Financial Instruments Not Required To Be Carried At Fair Value
The table below summarizes fair value estimates for the Company's financial instruments that are not required to be carried at fair value. The total of the fair value calculations presented does not represent, and should not be construed to represent, the underlying value of the Company.
The carrying amounts in the following table are included in the consolidated statements of financial condition as of March 31, 2020 and December 31, 2019 (in thousands):
 March 31, 2020December 31, 2019
 Carrying AmountEstimated Fair ValueCarrying AmountEstimated Fair Value
Financial Assets
Investment in receivable portfolios, net$3,166,018  $3,547,965  $3,283,984  $3,464,050  
Deferred court costs—  —  100,172  100,172  
Financial Liabilities
Encore convertible notes and exchangeable notes(1)
645,591  567,691  642,547  693,708  
Cabot senior secured notes(2)
1,077,548  996,060  1,127,435  1,170,945  
_______________________
(1)Carrying amount represents the portion of the convertible and exchangeable notes classified as debt, while estimated fair value pertains to the face amount of the notes.
(2)Carrying amount represents historical cost, adjusted for any related debt discount or debt premium.
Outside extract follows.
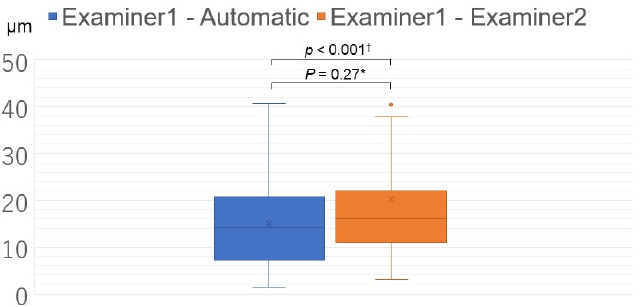
Figure 5. Comparison between the distance between macular hole (MH) center measurements obtained manually and automatically (Examiner 1—Automatic) and the distance between both manually obtained MH center measurements (Examiner 1—Examiner 2). * Welch t -test; † Non- inferiority test with the margin set at 15 µm.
Investment in Receivable Portfolios:
The fair value of investment in receivable portfolios is measured using Level 3 inputs by discounting the estimated future cash flows generated by its proprietary forecasting models. The key inputs include the estimated future gross cash flow, average cost to collect, and discount rate. The determination of such inputs requires significant judgment, including assessing the assumed market participant’s cost structure, its determination of whether to include fixed costs in its valuation, its collection strategies, and determining the appropriate weighted average cost of capital. The Company evaluates the use of these key inputs on an ongoing basis and refines the data as it continues to obtain better information from market participants in the debt recovery and purchasing business.
Deferred Court Costs:
Effective January 1, 2020, the Company no longer carries Deferred Court Costs as a result of its change in accounting policy. The fair value estimate for Deferred Court Costs as of December 31, 2019 involved Level 3 inputs as there was little observable market data available and management was required to use significant judgment in its estimates.
Borrowings:
The majority of the Company’s borrowings are carried at historical amounts, adjusted for additional borrowings less principal repayments, which approximate fair value. These borrowings include Encore’s senior secured notes and borrowings under its revolving credit and term loan facilities and Cabot’s borrowings under its revolving credit facility. The carrying value of the Company’s revolving credit and term loan facilities approximates fair value due to the short-term nature of the interest rate periods. The fair value of the Company’s senior secured notes was estimated using widely accepted valuation techniques, including discounted cash flow analyses using available market information on discount and borrowing rates with similar terms, maturities, and credit ratings. Accordingly, the Company used Level 2 inputs for these debt instrument fair value estimates. The Company’s borrowings also include finance lease liabilities for which the carrying value approximates fair value.
Encore’s convertible notes and exchangeable notes and Cabot’s senior secured notes are carried at historical cost, adjusted for the debt discount. The fair value estimate for these convertible and exchangeable notes incorporates quoted market prices using Level 2 inputs.